Nécroses

Daniel Schneidermann - - Le matinaute - 115 commentaires

"Alors, c'est un signe avant-coureur de l'effondrement ?"demande Le Monde à Pablo Servigne. Nous avions posé la même question à plusieurs de ses "collègues". Servigne, lui, préfère l'image de "crise cardiaque générale". "Plus on attend, plus les tissus se nécrosent, et plus il sera difficile de repartir comme avant". Le danger, explique-t-il clairement, ce sont les boucles de rétroaction : "Si la finance s’effondre, met à mal les Etats, provoque des politiques autoritaires ou identitaires, cela pourrait déboucher sur des guerres, des maladies et des famines, qui, elles, interagissent en boucle. C’est un risque, mais ce n’est pas inexorable"

Familier des métabolisés du péril climatique, le concept de boucle de rétroaction joue ici à plein, on le sent bien. Disons le brutalement : la catastrophe sanitaire, en soi, n'est rien. Les 100 000 morts d'aujourd'hui, dans le monde, ne sont encore rien par rapport au bilan de la grippe espagnole de 1919 (25 à 50 millions de  morts). Les 10 000 morts français ne sont encore rien par rapport aux 30 000 morts, bien plus récents, de la grippe de Hong Kong, en 1969 (on vous en parlait dans cette émission). Mais les courbes d'admissions en réanimation et de décès sont aujourd'hui suivies au jour le jour, minute par minute, par des populations angoissées, les bilans totaux sont tam-tamisés à chaque seconde, et les sanglots des proches des nonagénaires ensevelis sans adieu emplissent l'espace sonore. Comment les sociétés occidentales auraient-elles avalé la grippe de Hong Kong, avec Twitter, BFM et Fox News ? On ne le saura jamais.

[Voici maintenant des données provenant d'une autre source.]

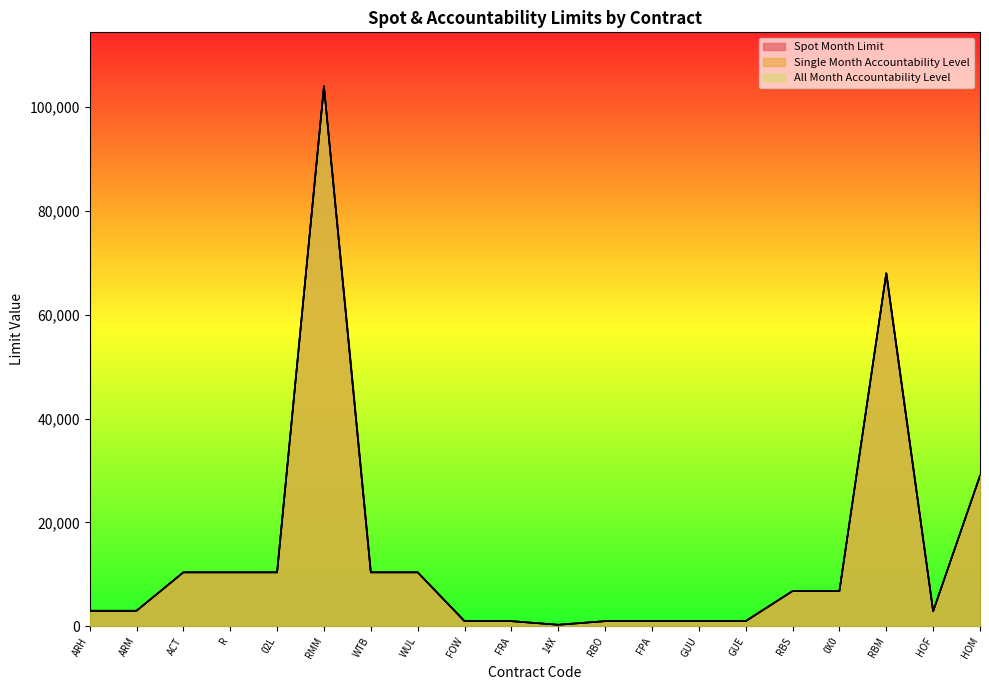

At which category does Single Month Accountability Level reach its first local valley?

14X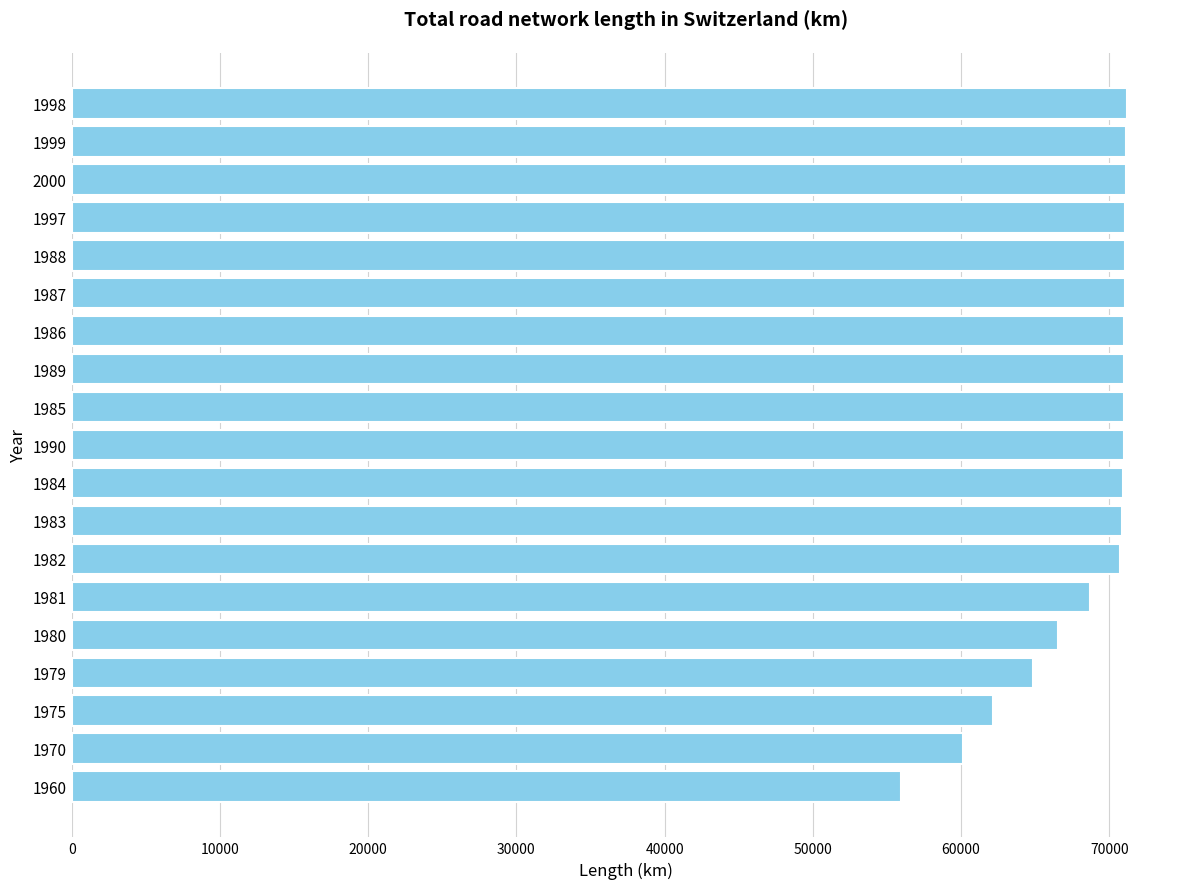

What is the value of the 16th bar from the top?

64853.8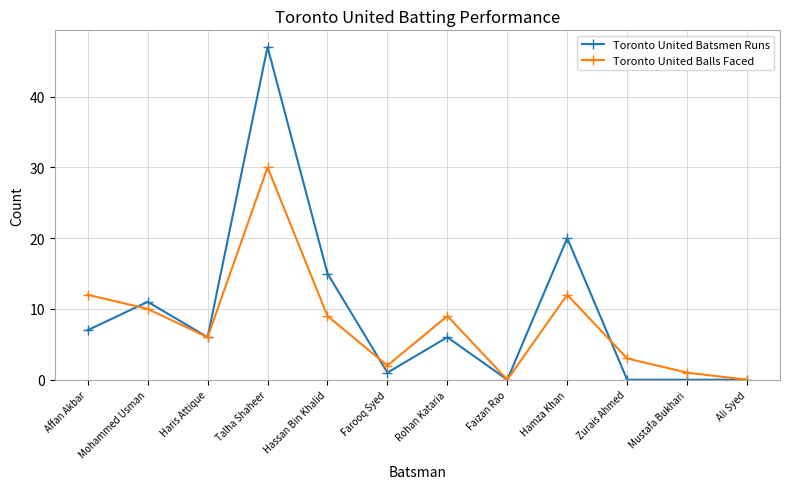

Rank the series by their maximum value, from lowest to highest.

Toronto United Balls Faced, Toronto United Batsmen Runs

D'où l'urgence de déceler, le plus tôt possible, les amorces de "boucles de rétroaction". Le virus attaque, et nécrose, oui, les points de faiblesse inattendus de nos sociétés. Début de nécrose, cette "guerre des masques", entre l'Etat français et les régions, l'Etat ayant fait main basse sur plusieurs cargaisons de masques, destinés aux régions. Point de faiblesse, la concession au privé par la préfecture de police de Paris de la morgue improvisée au marché de Rungis, qui a facturé 55 euros, pour les familles, une heure passée auprès son défunt. Dans les deux cas, si j'en crois Le Monde, Christophe Castaner a couru avec sa lance à incendie, pour tenter d'éteindre les foyers naissants. Mais ce sont les amis de Castaner qui ont rationné l'eau des lances.

Cette promiscuité collective, même indirecte, de plusieurs semaines avec la mort, comment nous changera-t-elle ? Servigne ne le sait pas davantage que chacun d'entre nous. Ce matin, en même temps que l'analyse de Servigne, j'écoutais de l'autre oreille le récit d'un rescapé.  "On passe sa vie dans une société individualiste. Et là, on touche ce qu'un être humain peut donner à un autre", dit Olivier Mazerolle. Olivier Mazerolle est ce journaliste omniprésent des médias populaires, dont nous avons plusieurs fois déconstruit le discours de fidèle défenseur de l'ordre existant, et qui a réchappé du coronavirus - et bien entendu, j'en suis heureux pour lui et ses proches. Il faut écouter son interview, sur sa radio, RTL, par Thomas Sotto. Il faut écouter son émerveillement et sa gratitude pour le sourire des aides-soignantes de l'hôpital Pompidou, à Paris. Et puis ? Et puis rien. Mazerolle critique durement "l'imprévoyance" (De qui ? On ne sait pas. L'imprévoyance en général). Pas une seule fois, dans cette interview, n'est prononcé le mot "public".  Vous savez, RTL, "public", comme dans "hôpital public". Le monde d'avant, lui aussi, a ses capacités de résilience.